What's Covered in This Template

This memorandum of understanding template covers all the key elements for a clear inter-party arrangement.

Party Identification

Full details of all organisations entering into the memorandum, including legal names and addresses.

Purpose and Objectives

A clear statement of the shared goals, purpose and intended outcomes of the collaboration.

Roles and Responsibilities

Specific responsibilities, contributions and obligations assigned to each party under the arrangement.

Scope of Collaboration

The activities, projects or initiatives covered by the memorandum and any exclusions.

Resource Commitments

Financial contributions, staffing, equipment or other resources each party agrees to provide.

Governance Structure

How the collaboration will be managed, including steering committees, reporting lines and decision-making processes.

Confidentiality

Obligations to protect sensitive information shared between the parties during the collaboration.

Intellectual Property

How any intellectual property created during the collaboration will be owned, shared or licensed.

Duration and Review

The period for which the MOU applies, review dates and provisions for extension or renewal.

Withdrawal Provisions

How a party may withdraw from the arrangement and any notice requirements or transitional obligations.

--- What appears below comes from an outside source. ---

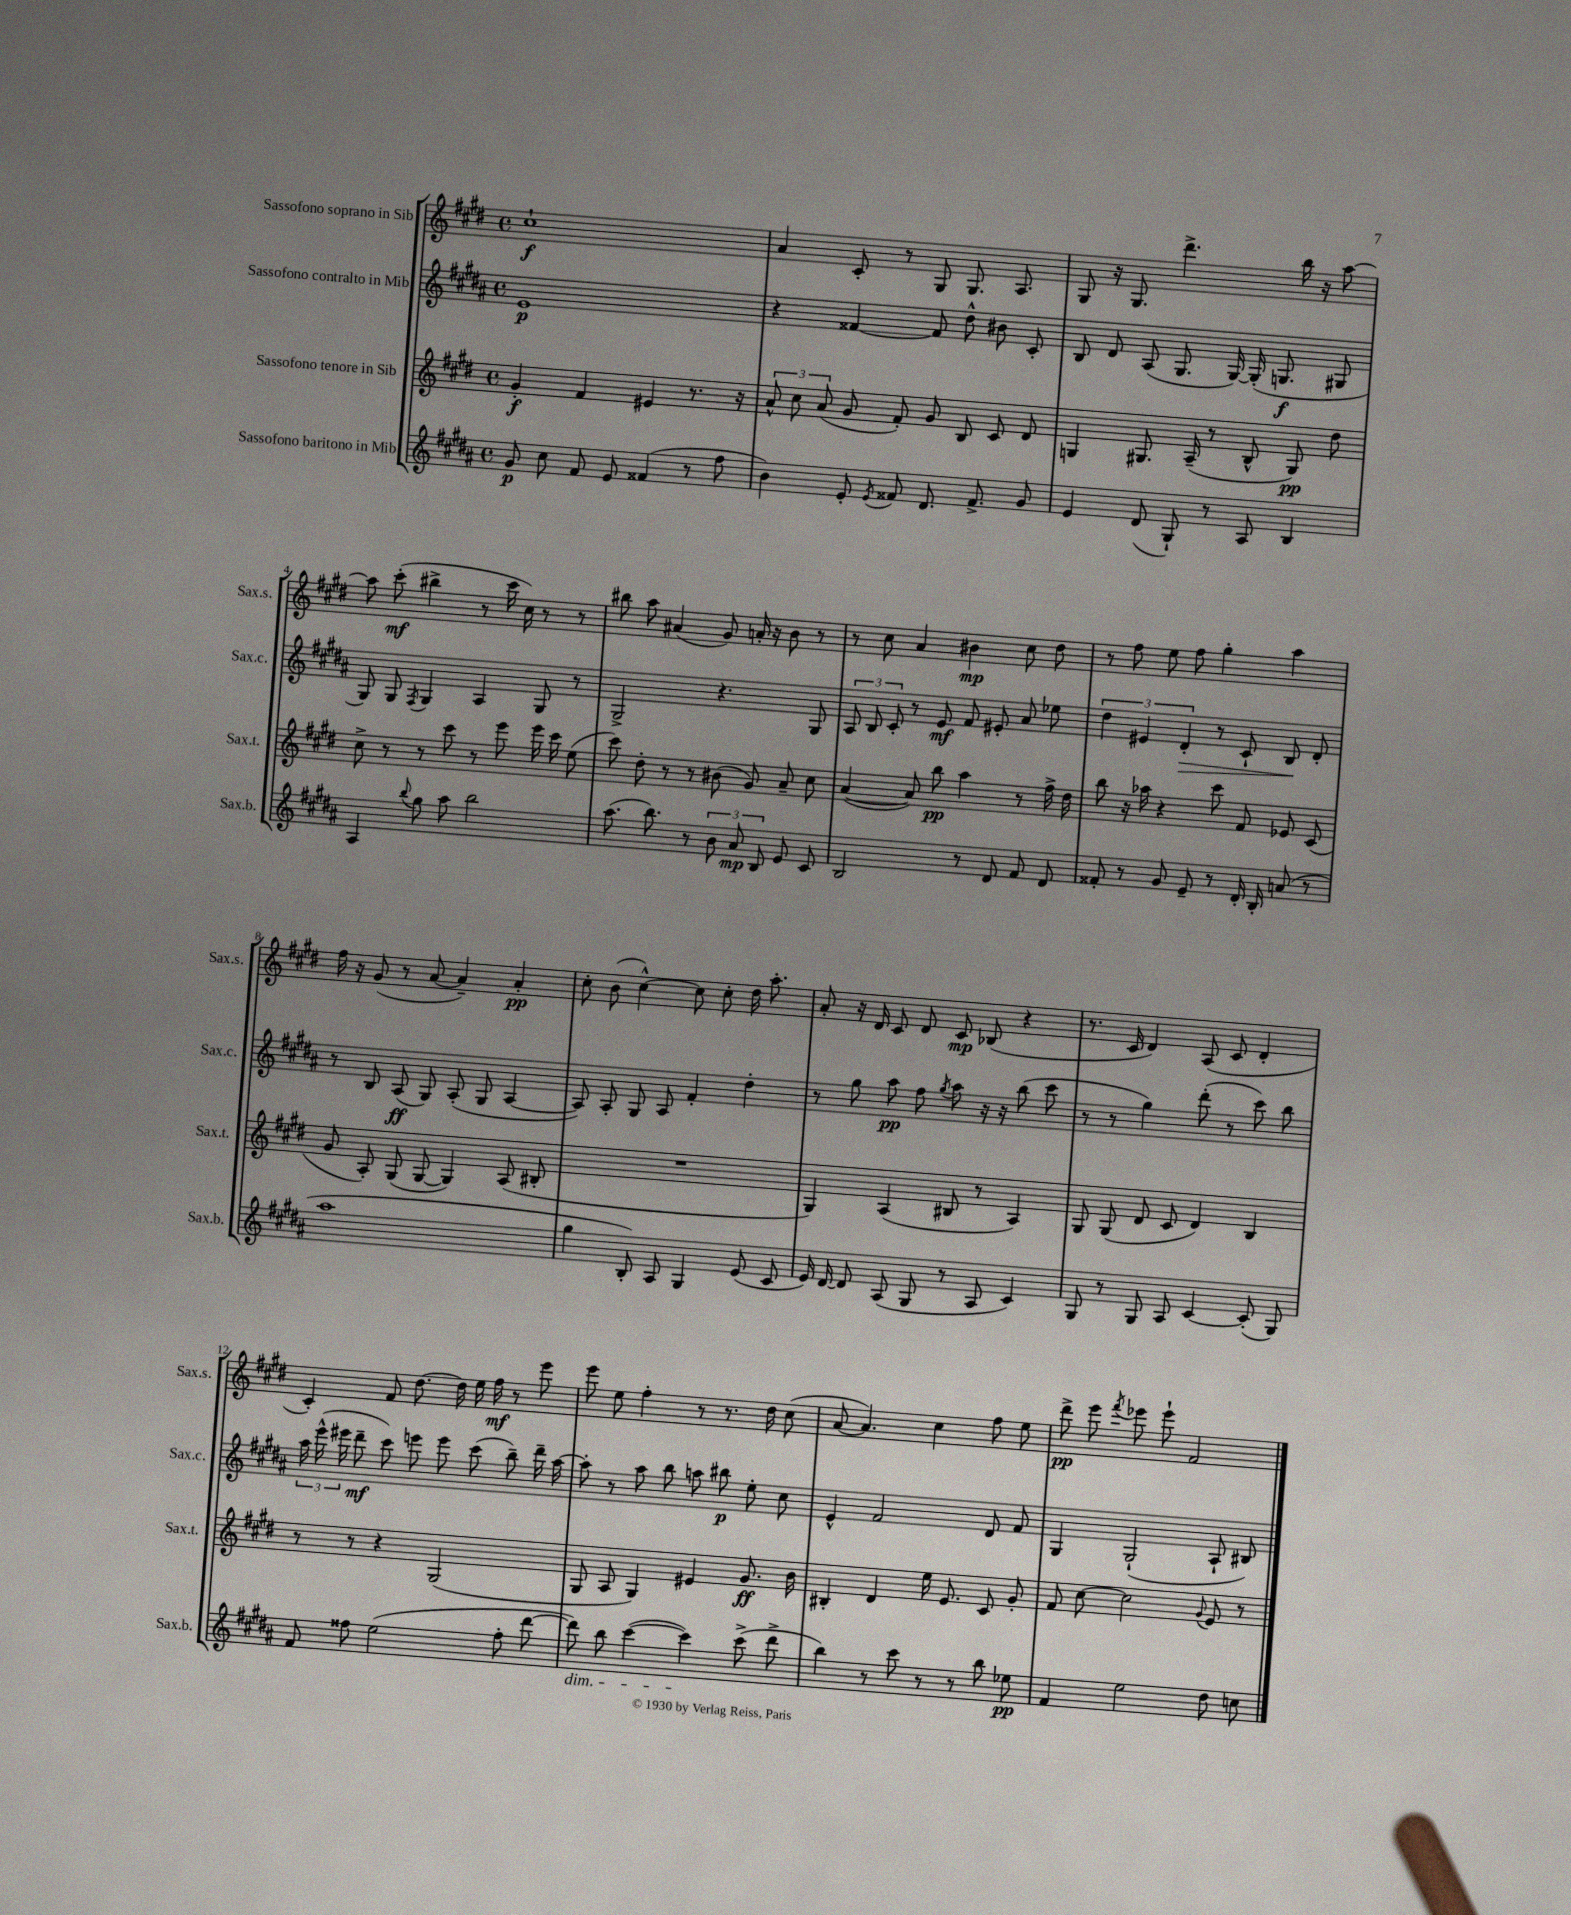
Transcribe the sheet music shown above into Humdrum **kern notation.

How to Create a Memorandum of Understanding

Follow these steps to draft a clear and effective memorandum of understanding.

  1. 1

    Identify the Parties

    Enter the full legal names and details of all organisations involved in the proposed collaboration.

  2. 2

    Define Shared Objectives

    Clearly describe the purpose, goals and intended outcomes that the parties wish to achieve together.

  3. 3

    Allocate Roles and Resources

    Set out what each party will contribute in terms of responsibilities, resources, staffing and funding.

  4. 4

    Set the Duration and Governance

    Agree on how long the MOU will last, how the collaboration will be governed and when reviews will take place.

  5. 5

    Review and Finalise

    Check the document for accuracy, confirm whether it is intended to be binding or non-binding, and download the PDF for signature.

Legal Considerations

There are important legal points to consider when drafting a memorandum of understanding in the UK.

This template is for informational purposes only and does not constitute legal advice. Consult a qualified solicitor for advice specific to your situation.

Reviewed for England & Wales law

Binding vs Non-Binding Status

Whether a UK MOU creates legally binding obligations depends on the language used and the intention of the parties. English courts in England and Wales will apply an objective test to determine intention. Including a clear statement that the British MOU is not intended to create legal relations (or that specific clauses are binding) is essential to avoid ambiguity.

Consideration and Enforceability

For a contract to be enforceable under English law, there must be offer, acceptance, consideration and intention to create legal relations. If a UK MOU lacks consideration or expressly disclaims legal intent, it will generally not be enforceable as a British contract. However, specific binding clauses (such as confidentiality) can still be enforceable under English law.

Public Sector Requirements

UK MOUs involving British public bodies may need to comply with procurement regulations, state aid rules and public accountability requirements in England and Wales. The Public Contracts Regulations 2015 may apply if the UK MOU involves the provision of services for consideration.

Data Sharing

If the UK collaboration involves sharing personal data, the British parties must ensure compliance with the UK GDPR and the Data Protection Act 2018 in England and Wales. A data sharing agreement or appropriate data protection clauses should be included where relevant.